GaN Enables Software-Defined Switch-Mode RF Power Amplifiers

May 18, 2018 by Paul Shepard

Eridan Communications' RF transmitter technology enables previously-unattainable single radio capabilities and allows for multiple radios to work in combination to extend bandwidth or power. Combining breakthroughs in GaN devices, radical amplifier circuit design, and novel system architecture, Eridan is enabling a new level of frequency agility, spectrum, and power efficiency, with applications from handsets to base stations and from Vehicle-to-Everything to IoT.

The company's MIRACLE Power Transciver is a digital-in, RF-out system that supports any modulation at any time. Custom or innovative signal types can be implemented easily in software.

A unique capability of the MIRACLE Power Transceiver is its ability to add - in power or in bandwidth - with other MIRACLE transceivers without the need for an isolator. This enables applications in bandwidth aggregation over disparate frequencies and phased-arrays.

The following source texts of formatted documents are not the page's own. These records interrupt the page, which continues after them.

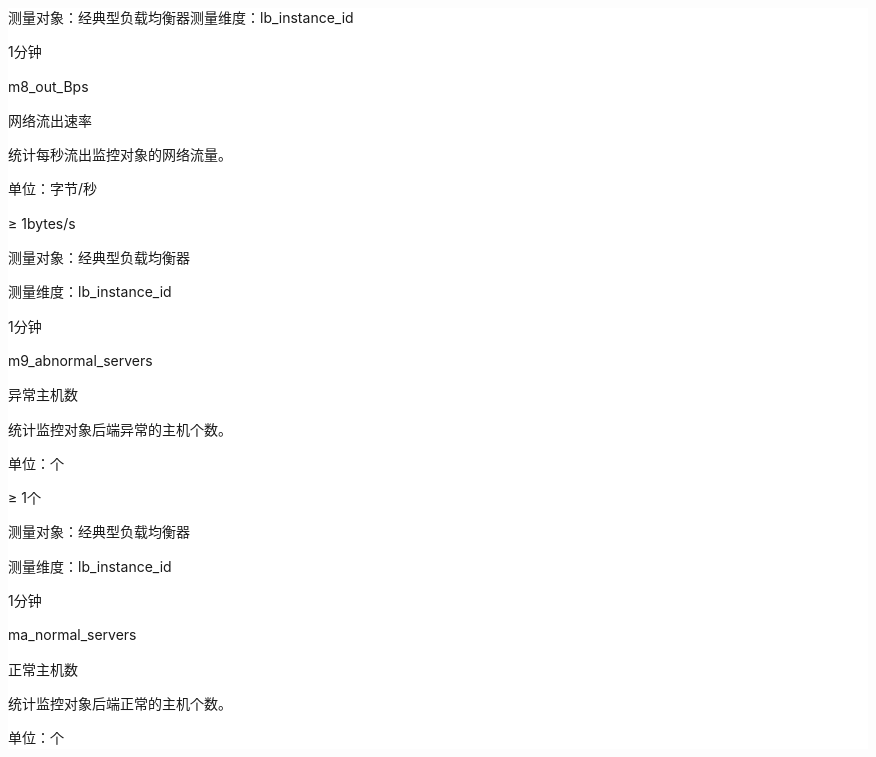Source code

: <td class="cellrowborder" valign="top" width="23.752375237523747%" headers="mcps1.1.7.1.5 "><p id="p1753514248476"><a name="p1753514248476"></a><a name="p1753514248476"></a>测量对象：经典型负载均衡器测量维度：lb_instance_id</p>
</td>
<td class="cellrowborder" valign="top" width="14.191419141914189%" headers="mcps1.1.7.1.6 "><p id="p069115019435"><a name="p069115019435"></a><a name="p069115019435"></a>1分钟</p>
</td>
</tr>
<tr id="row1691180134319"><td class="cellrowborder" valign="top" width="11.531153115311529%" headers="mcps1.1.7.1.1 "><p id="p64070218581"><a name="p64070218581"></a><a name="p64070218581"></a>m8_out_Bps</p>
</td>
<td class="cellrowborder" valign="top" width="10.94109410941094%" headers="mcps1.1.7.1.2 "><p id="p8691802439"><a name="p8691802439"></a><a name="p8691802439"></a>网络流出速率</p>
</td>
<td class="cellrowborder" valign="top" width="26.782678267826775%" headers="mcps1.1.7.1.3 "><p id="p2069111094312"><a name="p2069111094312"></a><a name="p2069111094312"></a>统计每秒流出监控对象的网络流量。</p>
<p id="p17691110114315"><a name="p17691110114315"></a><a name="p17691110114315"></a>单位：字节/秒</p>
</td>
<td class="cellrowborder" valign="top" width="12.8012801280128%" headers="mcps1.1.7.1.4 "><p id="p869117018435"><a name="p869117018435"></a><a name="p869117018435"></a>≥ 1bytes/s</p>
</td>
<td class="cellrowborder" valign="top" width="23.752375237523747%" headers="mcps1.1.7.1.5 "><p id="p202565415332"><a name="p202565415332"></a><a name="p202565415332"></a>测量对象：经典型负载均衡器</p>
<p id="p1657572464717"><a name="p1657572464717"></a><a name="p1657572464717"></a>测量维度：lb_instance_id</p>
</td>
<td class="cellrowborder" valign="top" width="14.191419141914189%" headers="mcps1.1.7.1.6 "><p id="p06911102434"><a name="p06911102434"></a><a name="p06911102434"></a>1分钟</p>
</td>
</tr>
<tr id="row1269150154315"><td class="cellrowborder" valign="top" width="11.531153115311529%" headers="mcps1.1.7.1.1 "><p id="p88291732185820"><a name="p88291732185820"></a><a name="p88291732185820"></a>m9_abnormal_servers</p>
</td>
<td class="cellrowborder" valign="top" width="10.94109410941094%" headers="mcps1.1.7.1.2 "><p id="p8691502439"><a name="p8691502439"></a><a name="p8691502439"></a>异常主机数</p>
</td>
<td class="cellrowborder" valign="top" width="26.782678267826775%" headers="mcps1.1.7.1.3 "><p id="p12691190104315"><a name="p12691190104315"></a><a name="p12691190104315"></a>统计监控对象后端异常的主机个数。</p>
<p id="p1969110104315"><a name="p1969110104315"></a><a name="p1969110104315"></a>单位：个</p>
</td>
<td class="cellrowborder" valign="top" width="12.8012801280128%" headers="mcps1.1.7.1.4 "><p id="p11692120154316"><a name="p11692120154316"></a><a name="p11692120154316"></a>≥ 1个</p>
</td>
<td class="cellrowborder" valign="top" width="23.752375237523747%" headers="mcps1.1.7.1.5 "><p id="p4890196343"><a name="p4890196343"></a><a name="p4890196343"></a>测量对象：经典型负载均衡器</p>
<p id="p116137244471"><a name="p116137244471"></a><a name="p116137244471"></a>测量维度：lb_instance_id</p>
</td>
<td class="cellrowborder" valign="top" width="14.191419141914189%" headers="mcps1.1.7.1.6 "><p id="p869215064313"><a name="p869215064313"></a><a name="p869215064313"></a>1分钟</p>
</td>
</tr>
<tr id="row169214011439"><td class="cellrowborder" valign="top" width="11.531153115311529%" headers="mcps1.1.7.1.1 "><p id="p48291932145815"><a name="p48291932145815"></a><a name="p48291932145815"></a>ma_normal_servers</p>
</td>
<td class="cellrowborder" valign="top" width="10.94109410941094%" headers="mcps1.1.7.1.2 "><p id="p136924034314"><a name="p136924034314"></a><a name="p136924034314"></a>正常主机数</p>
</td>
<td class="cellrowborder" valign="top" width="26.782678267826775%" headers="mcps1.1.7.1.3 "><p id="p1569260174312"><a name="p1569260174312"></a><a name="p1569260174312"></a>统计监控对象后端正常的主机个数。</p>
<p id="p969218016435"><a name="p969218016435"></a><a name="p969218016435"></a>单位：个</p>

Efficiency is the starting point of Eridan's design philosophy. Efficiency leads to longer battery life in portable applications, but it is also a prime contributor to size, cost, and reliability in stationary or vehicular applications.

Eridan starts its product designs from maximum efficiency circuitry, and makes that work with all signal types. MIRACLE uses a switch-mode architecture that is either fully on or fully off, and wastes little power in between. Historically this switch mode approach has presented intractable challenges. Eridan's innovations have solved these challenges through novel circuit topologies and device design.

Block diagram for the MIRACLE TxRx module showing the digital data & control inputs and the RF input/output (click on diagram to enlarge)

Switching Amplifiers Maximize Efficiency

Switching amplifiers, like switching power supplies, are the highest efficiency circuits.  This benefit is inherent to the approach, because switching circuits operate in the high efficiency regions of the current-voltage quadrant: they are either fully "ON," or fully "OFF".

In the "ON" state, they are designed to have extremely low resistance and generate very little electrical loss. In the "OFF" state they have extremely high resistance, pass no electrical current, and have almost no electrical loss. The secret to a switching amplifier is in jumping between these "ON" and "OFF" states extremely rapidly and spending as little time "in between" as possible.

Achieving High Efficiency AND Precision

High data rate signals (like 4G LTE or 3G WCDMA) require exquisite precision in the generation and amplification of the transmitted signal so the intended recipient can decode the data with no errors. Even as MIRACLE transceivers achieve maximum efficiency with an inherently "nonlinear" switching amplifier, they also achieve high precision when generating the full range of industry standard communications protocols.

This breakthrough in combined efficiency and precision is made possible through an integration of analog and digital design. First, the switch mode amplifier features a dynamic range >80dB.

The precision of this dynamic range enables a pure feed-forward 1:1 mapping between the target output and amplifier control signals. This eliminates the potential hidden efficiency "cost" of complex correction schemes sometimes referred to as "feedback digital predistortion" (or DPD).

MIRACLE is a software-defined transmitter and is fully compatible with all legacy wireless protocols and is future-ready for advanced concepts in development.

Prototype Specifications

Eridan's existing V5.1 prototype delivers 5W peak RF output, rapidly tunes over a frequency range of 200-3000MHz, and meets the 3GPP specification for all communications protocols (both uplink and downlink) up to 10MHz instantaneous bandwidth (IBW). Most importantly, it delivers this capability with an average signal efficiency, ηRF(avg), of 40-60%, where ηRF(avg) = PRF(avg)/(PDC - PSYS),

PRF(avg) is the signal-average RF output power, and PSYS is the DC power consumed by the balance of system including processing of the digital baseband, all control functions, DACs, ADCs, and drivers (estimated to be <1W in the final product stage).

This breakthrough performance is made possible by Eridan's development of its GaN-based Switch-Mode-Mixer-Modulator (SM3) technology. The MIRACLE transmitter circuit architecture separately amplifies phase and amplitude signals and recombines them in a single, ultra-efficient, and wideband final SM3 stage.

The transmitter element delivers 3GPP specification-compliant LTE uplink and downlink performance including 47-50dB ACLR. The MIRACLE SM3 technology has also demonstrated unprecedented spectral efficiency, delivering a 14-bit, 16,384 QAM WCDMA signal with >40dB SNR and <0.5% EVM.

The pre-production prototype, currently in development and projected to be completed by Q3/18, will integrate the balance of system into a single 65-nm ASIC, extend the signal IBW to 40MHz, extend the frequency range over a larger portion of the 40-4200MHz available from the SM3, and size-reduce the module to a total of <1 × 2 × 0.2 inches. Configurations extending the peak power operation to 41dBm (12W) and 44dBm (25W) are in development.